• [WORK INSTRUCTIONS] Reproduce the data below word for word, leaving out the pictures.

• [DATA EXTRACTS]
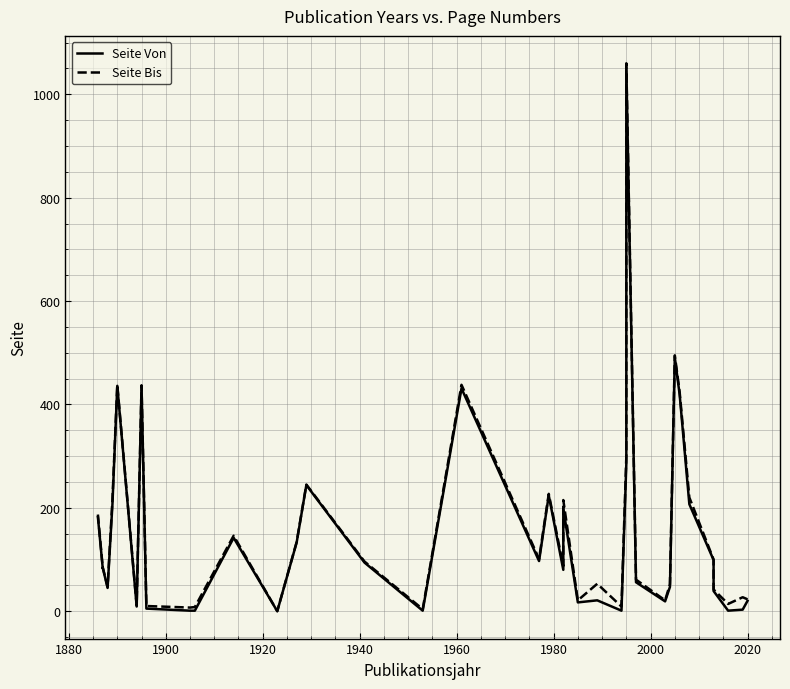

Is this an area chart (filled region under the line)?

No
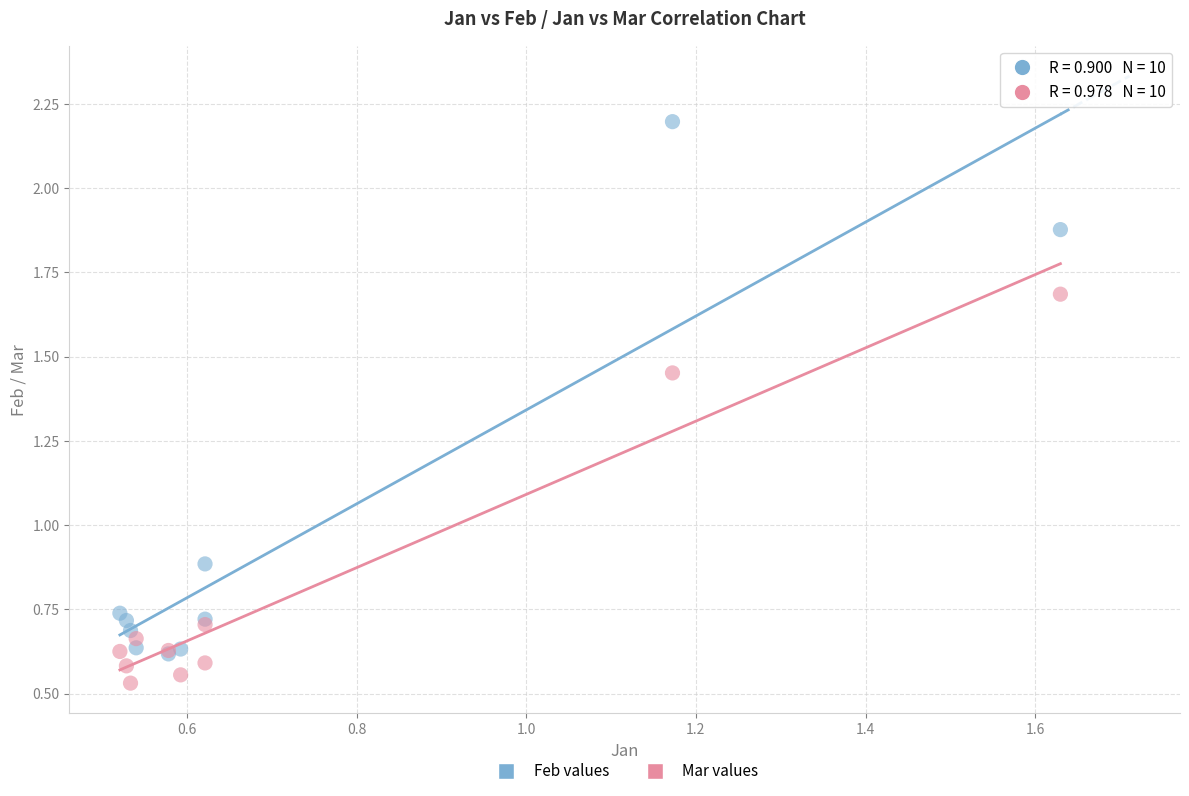

Which series contains the highest Y value?

Feb values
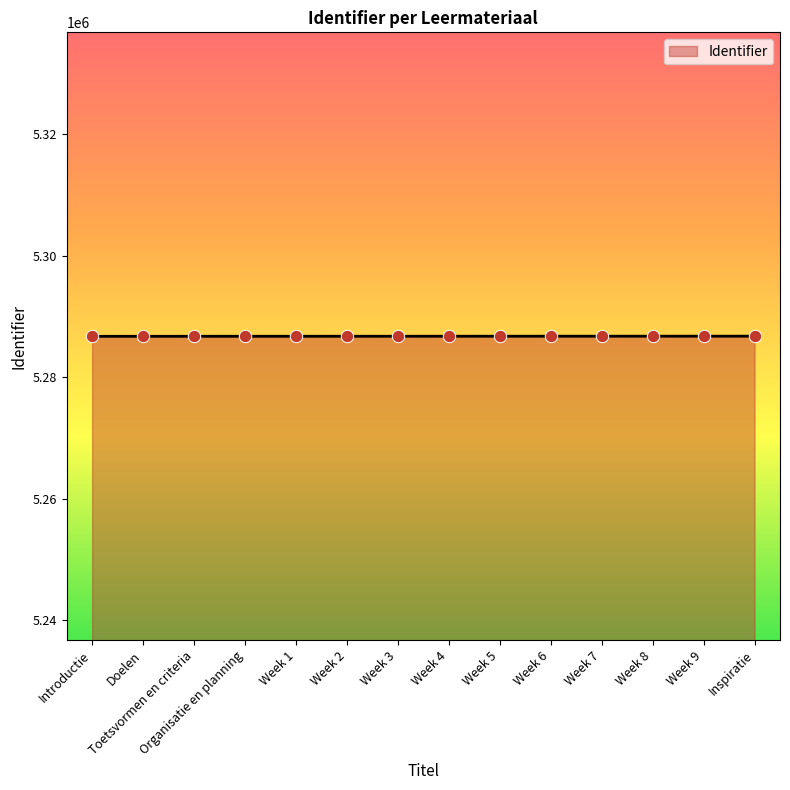

What is the ratio of the value at Week 1 to the value at Week 6?

1.0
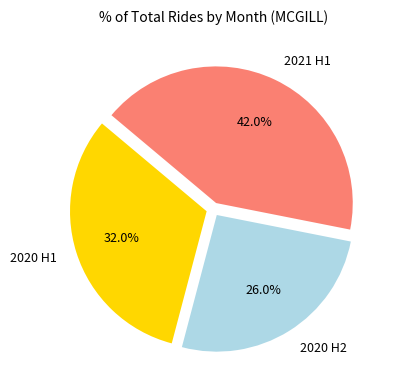

Is there a majority slice in this chart?

No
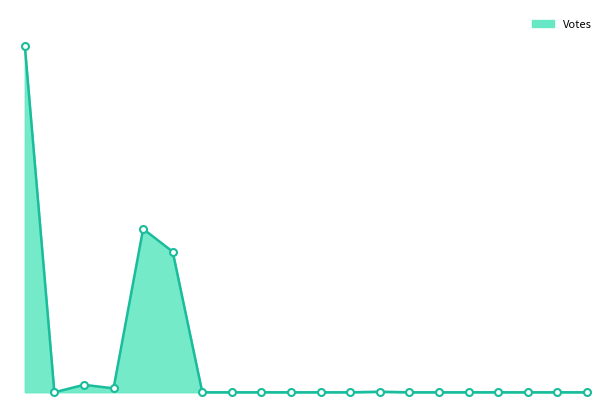

Is this an area chart (filled region under the line)?

Yes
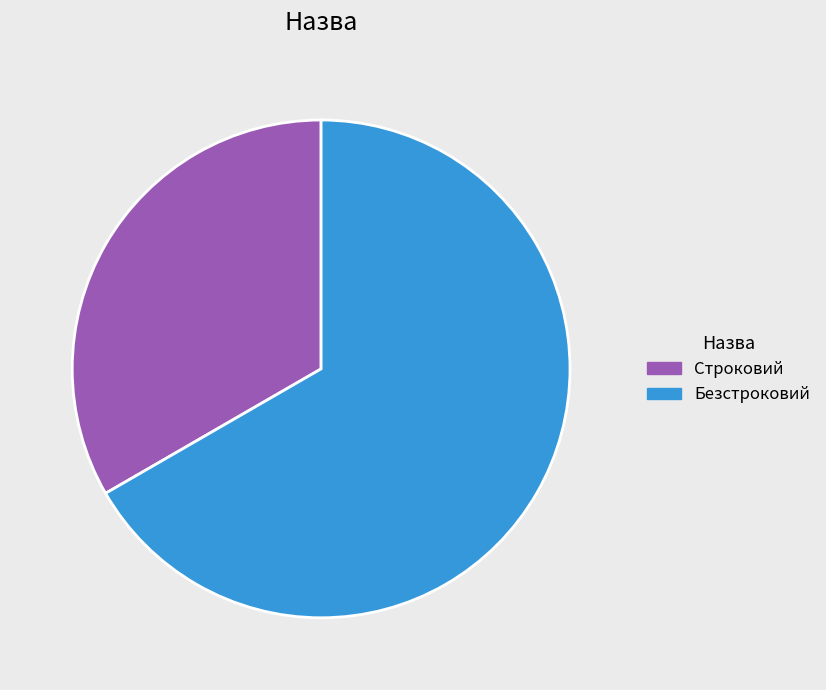

True or false: Безстроковий accounts for 67% of the total.

True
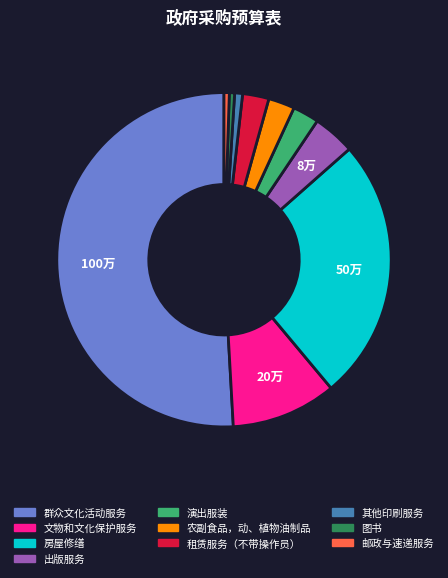

Is the sum of 农副食品，动、植物油制品 and 图书 greater than half?

No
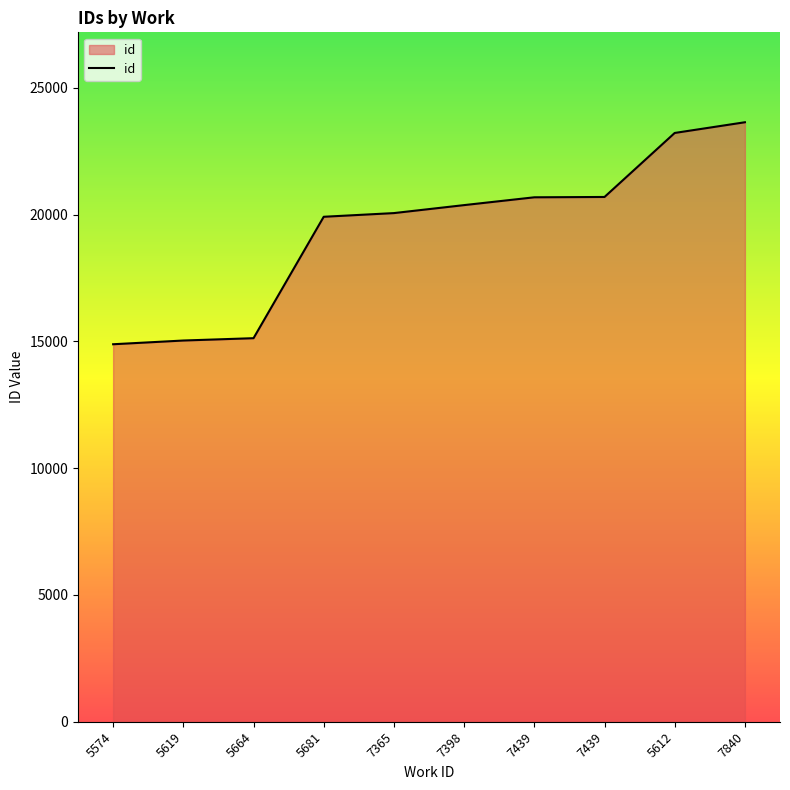

What is the difference between the second highest and minimum values?

8334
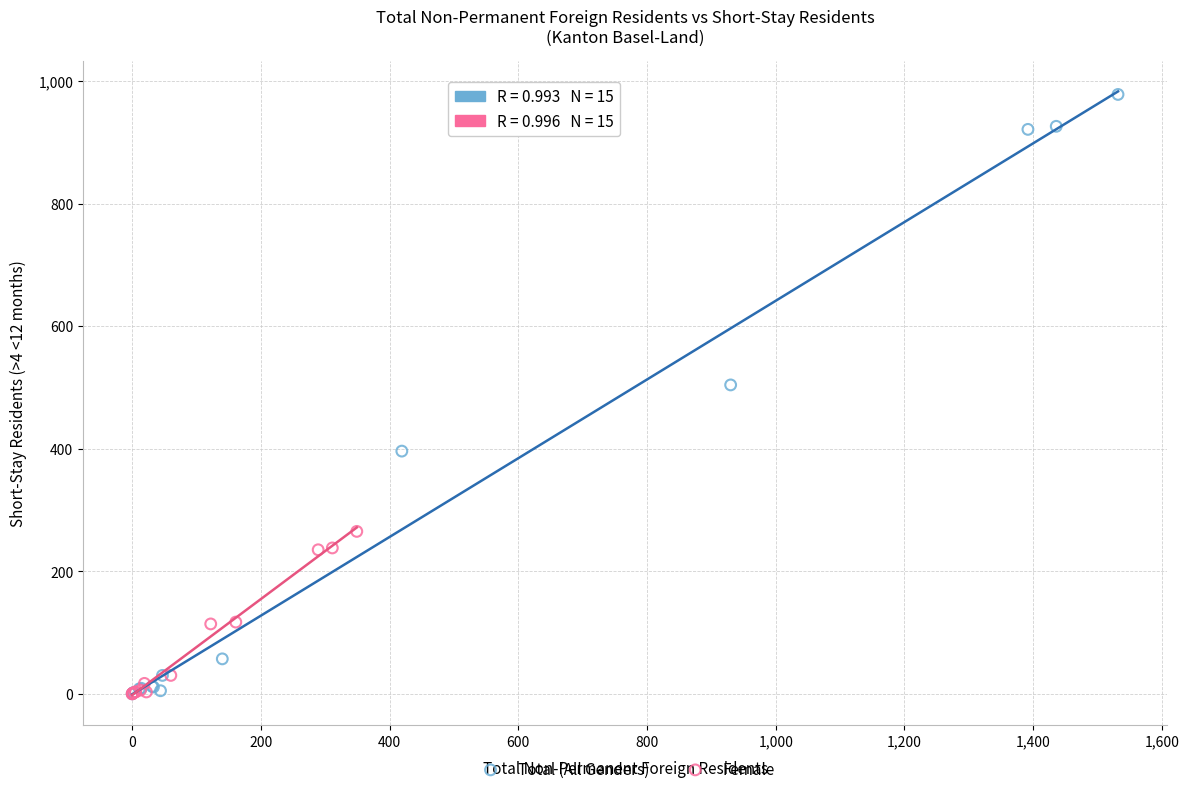

Which series has the widest spread of Y values?

Total (All Genders)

• [RESPONSE BOX]
Is this an area chart (filled region under the line)?

No

Which series contains the highest Y value?

Feb values

What is the ratio of the value at Week 1 to the value at Week 6?

1.0

Is there a majority slice in this chart?

No

Is this an area chart (filled region under the line)?

Yes

True or false: Безстроковий accounts for 67% of the total.

True

Is the sum of 农副食品，动、植物油制品 and 图书 greater than half?

No

What is the difference between the second highest and minimum values?

8334

Which series has the widest spread of Y values?

Total (All Genders)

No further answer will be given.